Figure 9: Use of FAT by year, sorted by median use per year from least frequent to most frequent.

Based on the visualisation it seems not. If we separate out by source there also doesn’t seem to be much difference. If we use a jitter plot to visualise the data, then fit a smoothing line and compare with the line of “no change” (dashed red line), we can see that there really isn’t much of a difference by source and year:

Code
fat_annotated_filtered %>%
  ggplot(aes(x = as.factor(year), 
             y = log(frequency), 
             fill = year)) + 
  geom_jitter(alpha = 0.2) +
  geom_smooth(aes(group = source), col = "blue", method = "loess") +
  geom_hline(yintercept = 1, col = "red", lty = 3, size = 3) + 
  facet_wrap(~source) + 
  theme(axis.text.x = 
          element_text(angle = 90, vjust = 0.5, hjust=1),
        legend.position = "NA") + 
  labs(
    x = "Year",
    y = "log(frequency per 1000 words)"
  )

Figure 10: Use of FAT by year and source, split by publication.
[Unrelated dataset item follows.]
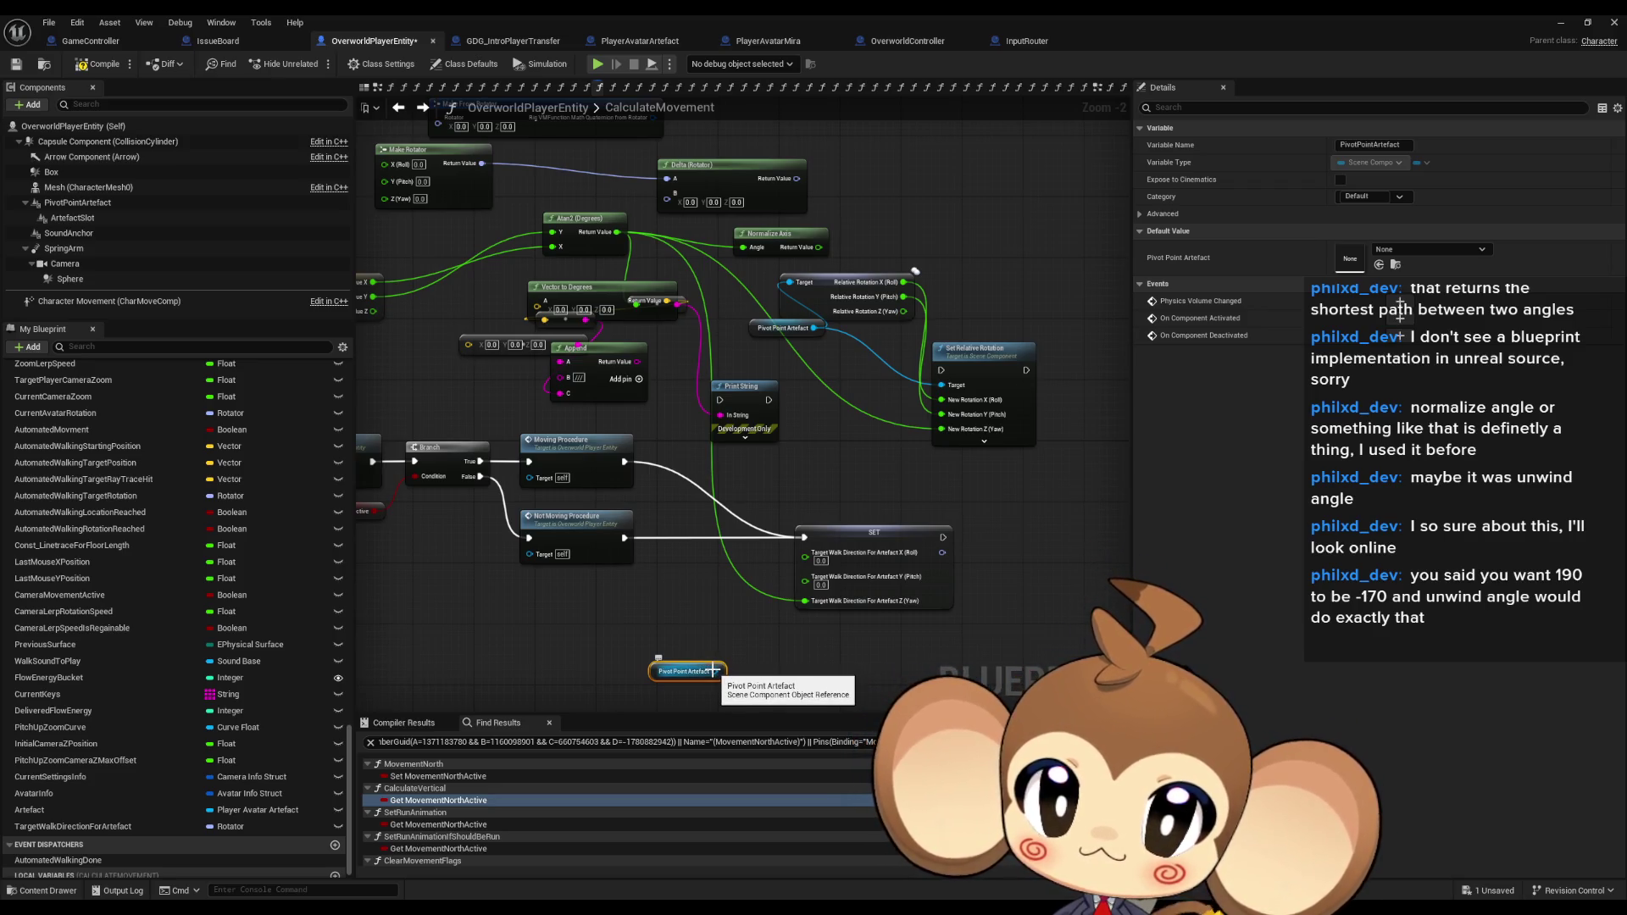
left_click_drag(715, 670, 760, 678)
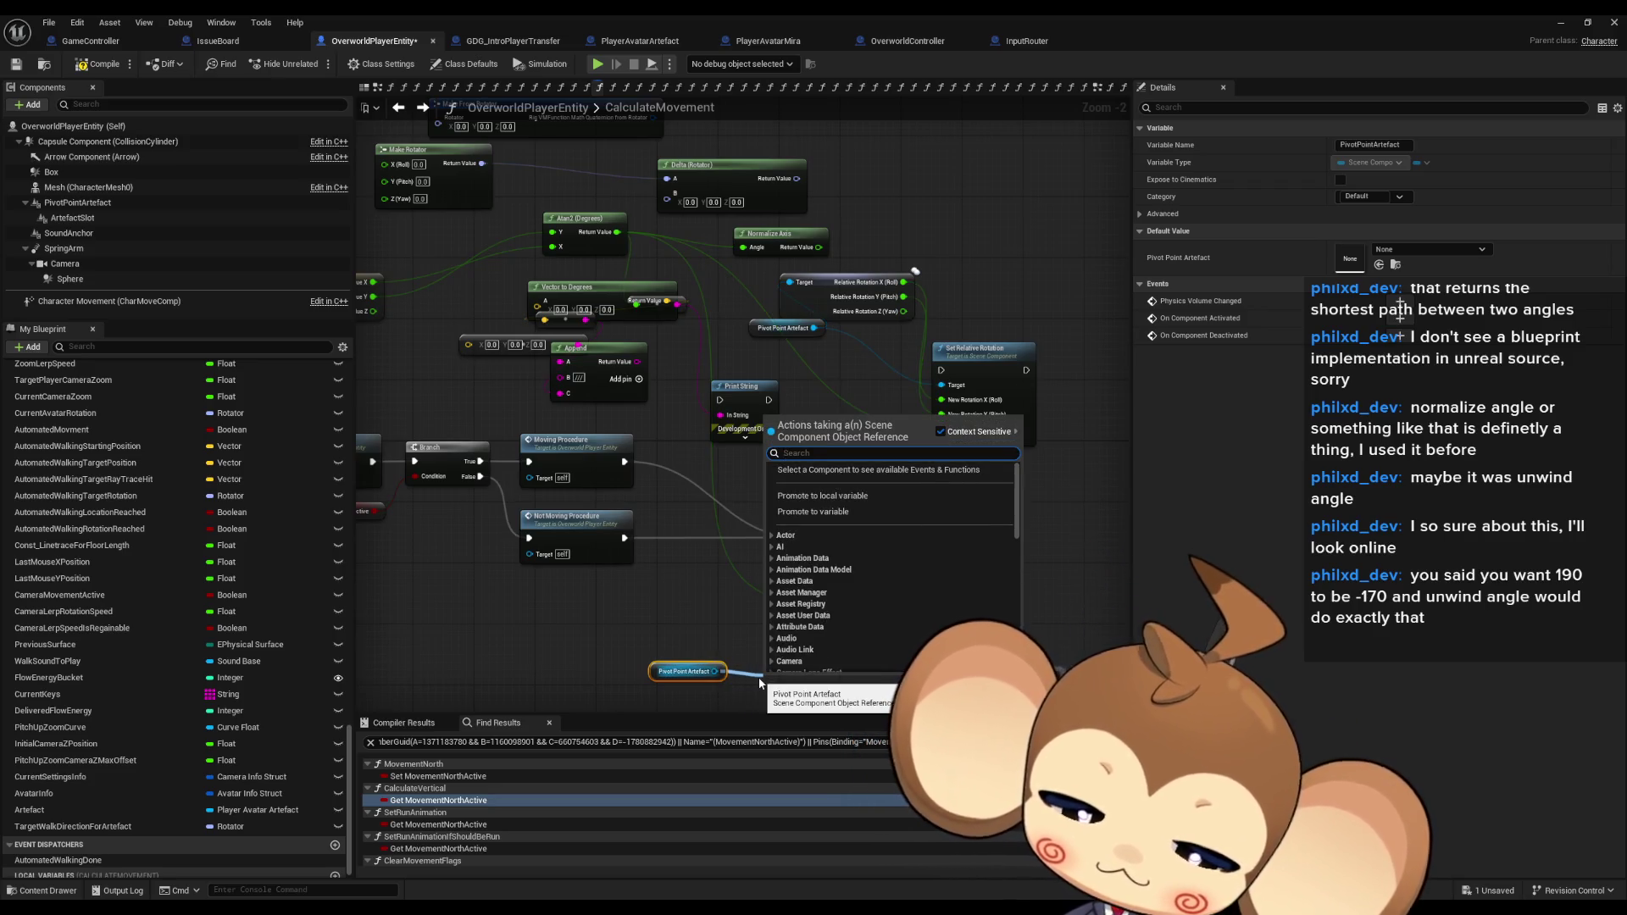
type("get rota")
There may be a subtle decrease over time in the Advertiser, Age, Canberra Times and Sydney Morning Herald, however, it is unclear whether this trend is very strong.

The distributions each year also look quite similar:

Code
fat_annotated_filtered %>%
  ggplot(aes(x = reorder(year,frequency), 
             y = log(frequency), 
             fill = year)) + 
  geom_violin() +
  theme(axis.text.x = 
          element_text(angle = 90, vjust = 0.5, hjust=1),
        legend.position = "NA")

Figure 11: Violin plot of the distributions of use of FAT by year.

Code
fat_annotated_filtered %>% 
  group_by(year) %>%
  summarise(
    mean = mean(frequency),
    median = median(frequency),
    sd = sd(frequency),
    year = (year)
  ) %>%
  distinct() %>%
  arrange(mean) %>%
  kable()
Table 8: Descriptive statistics of the use of FAT by year across the dataset.
year mean median sd
2018 2.602021 1.883246 2.687849
2019 2.793541 1.908397 2.386139
2015 3.142368 2.132351 2.599177
2010 3.347193 2.493766 3.009772
2012 3.542590 2.366867 3.768130
2016 3.559982 2.425721 3.288919
2017 3.574660 2.538071 3.578586
2008 3.961569 2.597403 4.442870
2013 4.038693 2.673797 4.032539
2009 4.125576 2.496879 5.879841
2014 4.186377 2.500000 5.015075
2011 4.249711 2.403846 4.927228

Differences in usage by source type, source and year

We can also try to simultaneously model differences by source type, source and year.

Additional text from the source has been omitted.